Étape 4 : Cherchez la conversation entre les photos
Quand vous êtes à vos derniers choix, arrêtez de les voir comme des images isolées et commencez à les considérer comme une série. Ces photos dialoguent-elles entre elles ? Racontent-elles une histoire complète ?
Si vous avez cinq superbes photos grand-angle d’une skyline, vous n’en aurez probablement besoin que d’une ou deux. Ce dont vous pourriez vraiment avoir besoin, c’est d’un gros plan détaillé pour casser le rythme. Parfois, une photo techniquement imparfaite est la colle parfaite qui relie deux autres photos dans une séquence. Pensez au rythme. Si vous créez un fanzine, un article de blog ou un carrousel photo, mélangez vos plans larges, portraits moyens et détails macro pour maintenir l’intérêt du spectateur.
Étape 5 : Laissez reposer
Ne finalisez jamais, en aucune circonstance, une grosse session de tri le même jour que la prise de vue. Vos yeux sont fatigués, votre cerveau est saturé, et vous êtes trop émotionnellement impliqué dans le travail.
Fermez l’ordinateur. Attendez vingt-quatre heures. Quand vous ouvrirez ce dossier le lendemain matin avec des yeux neufs et une tasse de café fraîche, les défauts des photos « correctes » vous sauteront aux yeux, et la magie des vraies grandes photos sera indéniable. Les décisions finales se feront d’elles-mêmes.
Une petite note pour éviter la surcharge massive de photos
Une des meilleures façons de faciliter le tri est tout simplement de prendre moins de photos. Si vous avez du mal avec des milliers de fichiers numériques identiques, il est peut-être temps de changer votre méthode en utilisant du matériel qui vous ralentit naturellement.

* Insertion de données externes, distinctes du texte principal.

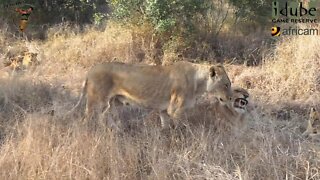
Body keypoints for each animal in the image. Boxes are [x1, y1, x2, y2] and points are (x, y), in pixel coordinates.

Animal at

Passer à un style de prise de vue plus ancien change complètement votre chimie cérébrale sur le terrain. Au lieu de mettre votre appareil en mode rafale continu, prenez un classique objectif à mise au point manuelle. Quand vous devez régler la mise au point à la main, vous ne déclenchez que lorsque le moment est exactement parfait. Si vous voulez être encore plus intentionnel, prenez un classique appareil reflex et un posemètre séparé. Quand vous devez mesurer la lumière manuellement et avancer la pellicule avant chaque photo, vous faites un pré-tri mental. Vous commencez à vous demander « Cette photo vaut-elle vraiment le coup ? » avant même de porter le viseur à l’œil. Cela rend le processus de tri final incroyablement paisible.
Réduire un énorme lot de photos ne doit pas être une punition. C’est simplement la dernière étape du processus créatif. C’est là que vous éliminez tout le bruit, les moments ratés, et les erreurs légèrement floues, ne laissant que la vision pure et affinée que vous avez voulu capturer dès le départ.